In mulling this over, it seems that working toward small actions and building on current habits can be helpful to us professionally. Here are some suggestions that have worked for me:
- Bring new life to therapy. The more you enjoy the interaction, the better the students will respond, so think about therapy activities that you enjoy and do more of them. Pull some therapy materials off the shelf that you haven’t looked at in a while to get some new ideas. Visit the Materials Exchange of Speaking of Speech.com for some freebies you haven’t already downloaded. Get fired up about games, activities, and therapy techniques you’ve read about on this or other blogs or found on Pinterest or TeachersPayTeachers. Share materials and ideas with colleagues.

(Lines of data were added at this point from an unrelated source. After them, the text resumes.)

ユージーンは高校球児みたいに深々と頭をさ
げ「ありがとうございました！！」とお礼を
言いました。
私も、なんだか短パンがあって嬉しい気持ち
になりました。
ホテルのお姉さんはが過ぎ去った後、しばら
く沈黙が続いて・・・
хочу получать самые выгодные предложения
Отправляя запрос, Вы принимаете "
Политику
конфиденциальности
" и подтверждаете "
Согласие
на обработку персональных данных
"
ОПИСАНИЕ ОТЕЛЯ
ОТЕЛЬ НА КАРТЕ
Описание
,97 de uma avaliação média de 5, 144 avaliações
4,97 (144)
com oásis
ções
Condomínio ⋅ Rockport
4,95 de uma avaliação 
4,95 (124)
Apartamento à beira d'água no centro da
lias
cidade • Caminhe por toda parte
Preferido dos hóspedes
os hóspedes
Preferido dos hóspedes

- Improve your caseload management. Hopefully, you already have organizational systems in place for all you need to accomplish daily, but if you find yourself stressed, worried that things are falling through the cracks, or realizing that you are always frantically pushing up against deadlines, you may need to tweak your caseload management strategies so that you are more productive and less stressed. SLP blogs are full of ideas related to color-coding, stickie notes, bins, and binders, so check them out, but remember: organizational strategies, to my mind, are very personal. We all have our own styles and ways of thinking, so look for ideas that feel doable to YOU! Don’t get hung up on creating time-intensive, designer-like materials, unless that appeals to you. Instead, I prefer to focus on function: what can I do to simplify my workload, handle my “to do” list, and keep my workspace organized and efficient? Little actions can make a big difference!

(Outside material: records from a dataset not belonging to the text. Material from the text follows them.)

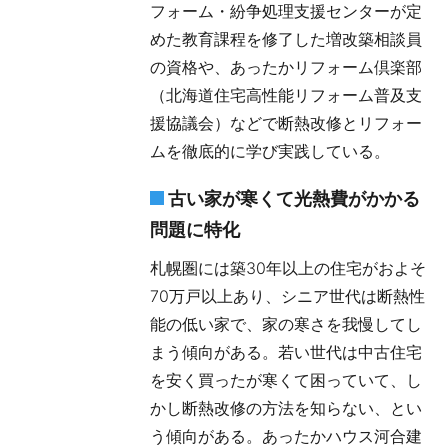
フォーム・紛争処理支援センターが定
めた教育課程を修了した増改築相談員
の資格や、あったかリフォーム倶楽部
（北海道住宅高性能リフォーム普及支
援協議会）などで断熱改修とリフォー
ムを徹底的に学び実践している。
古い家が寒くて光熱費がかかる
問題に特化
札幌圏には築30年以上の住宅がおよそ
70万戸以上あり、シニア世代は断熱性
能の低い家で、家の寒さを我慢してし
まう傾向がある。若い世代は中古住宅
を安く買ったが寒くて困っていて、し
かし断熱改修の方法を知らない、とい
う傾向がある。あったかハウス河合建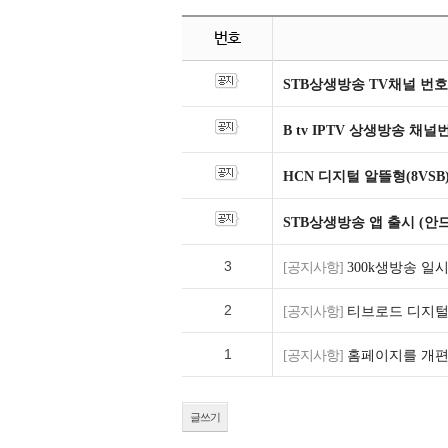
번호
STB상생방송 TV채널 번호
B tv IPTV 상생방송 채
HCN 디지털 알뜰형(8VSB
STB상생방송 앱 출시 (안
3
[공지사항]
300k생방송 일
2
[공지사항]
티브로드 디지털 
1
[공지사항]
홈페이지를 개편
글쓰기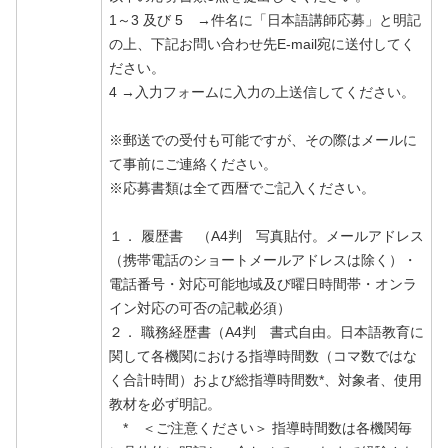
1～3 及び 5 →件名に「日本語講師応募」と明記
の上、下記お問い合わせ先E-mail宛に送付してく
ださい。
4 →入力フォームに入力の上送信してください。
※郵送での受付も可能ですが、その際はメールに
て事前にご連絡ください。
※応募書類は全て西暦でご記入ください。
１． 履歴書 （A4判 写真貼付。メールアドレス
（携帯電話のショートメールアドレスは除く）・
電話番号・対応可能地域及び曜日時間帯・オンラ
イン対応の可否の記載必須）
２． 職務経歴書（A4判 書式自由。日本語教育に
関して各機関における指導時間数（コマ数ではな
く合計時間）および総指導時間数*、対象者、使用
教材を必ず明記。
* ＜ご注意ください＞ 指導時間数は各機関毎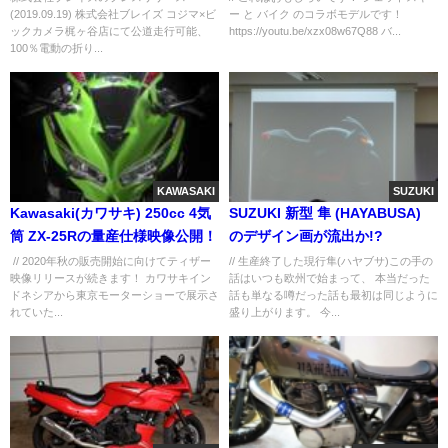
(2019.09.19) 株式会社ブレイズ コジマ×ビ
ー と バイク のコラボモデルです！
イク「BLAZE SMART EV(ブレ
ックカメラ梶ヶ谷店にて公道走行可能、
https://youtu.be/xzx08w67Q88 バ...
イズスマートEV)」の特別試乗会
100％電動の折り...
実施いたします
KAWASAKI
SUZUKI
Kawasaki(カワサキ) 250cc 4気
SUZUKI 新型 隼 (HAYABUSA)
筒 ZX-25Rの量産仕様映像公開！
のデザイン画が流出か!?
// 2020年秋の販売開始に向けてティザー
// 生産終了した現行隼(ハヤブサ)この手の
映像リリースが続きます！ カワサキイン
話はいつも欧州で始まって、 本当だった
ドネシアから東京モーターショーで展示さ
話も単なる噂だった話も最初は同じように
れていた...
盛り上がります。 今...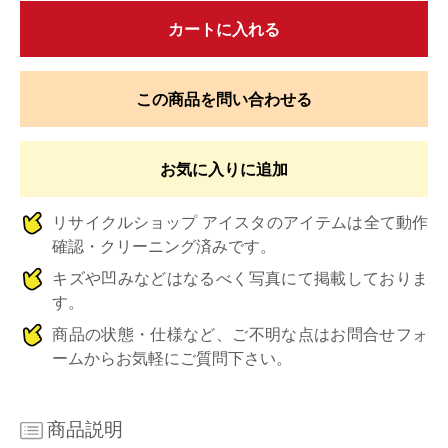
カートに入れる
この商品を問い合わせる
お気に入りに追加
リサイクルショップ アイスタのアイテムは全て動作
確認・クリーニング済みです。
キズや凹みなどはなるべく写真にて掲載しておりま
す。
商品の状態・仕様など、ご不明な点はお問合せフォ
ームからお気軽にご質問下さい。
商品説明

- Limit time vampires. If you fall into a rabbit hole whenever you look at TPT or Pinterest, set a timer and stick to it. If you have colleagues who love to gab about everything under the sun every morning before school, extract yourself politely but firmly so you can get organized for the day. A “do not disturb” sign on the door may be needed, but will be worth the extra time you’ll find each day for doing what needs to be done without unnecessary stress.

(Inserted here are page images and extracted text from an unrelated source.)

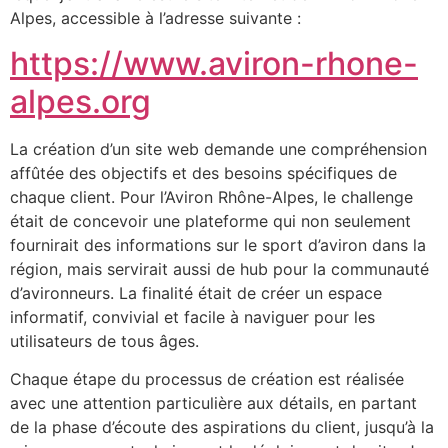
Alpes, accessible à l’adresse suivante :
https://www.aviron-rhone-
alpes.org
La création d’un site web demande une compréhension
affûtée des objectifs et des besoins spécifiques de
chaque client. Pour l’Aviron Rhône-Alpes, le challenge
était de concevoir une plateforme qui non seulement
fournirait des informations sur le sport d’aviron dans la
région, mais servirait aussi de hub pour la communauté
d’avironneurs. La finalité était de créer un espace
informatif, convivial et facile à naviguer pour les
utilisateurs de tous âges.
Chaque étape du processus de création est réalisée
avec une attention particulière aux détails, en partant
de la phase d’écoute des aspirations du client, jusqu’à la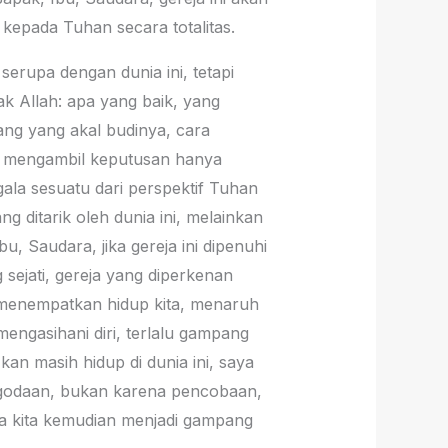
kepada Tuhan secara totalitas.
serupa dengan dunia ini, tetapi
Allah: apa yang baik, yang
ang yang akal budinya, cara
idak mengambil keputusan hanya
gala sesuatu dari perspektif Tuhan
ng ditarik oleh dunia ini, melainkan
bu, Saudara, jika gereja ini dipenuhi
 sejati, gereja yang diperkenan
ta menempatkan hidup kita, menaruh
mengasihani diri, terlalu gampang
an masih hidup di dunia ini, saya
a godaan, bukan karena pencobaan,
aka kita kemudian menjadi gampang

- Schedule “clean up” time. Maybe it’s just me, but I really need to start and end the day with a sense of tidiness. I don’t want to wake up to a sink full of dirty dishes and I don’t want to come home from school to an unmade bed and other signs of disarray, so I give myself 5 minutes each morning and each evening to do a quick straightening up. Likewise, I don’t want to walk into my speech room to find a mess I’d left behind the night before. I find that spending 5-10 minutes at the end of each workday clearing off my desk, straightening piles of work to be done, and putting away therapy materials makes coming in each morning much more pleasant and helps me end the day with a sense of completion.
Well, that’s what works for me, so my resolution this year is to stick to it. What works for you?? What little actions can you take to make your professional life run more smoothly?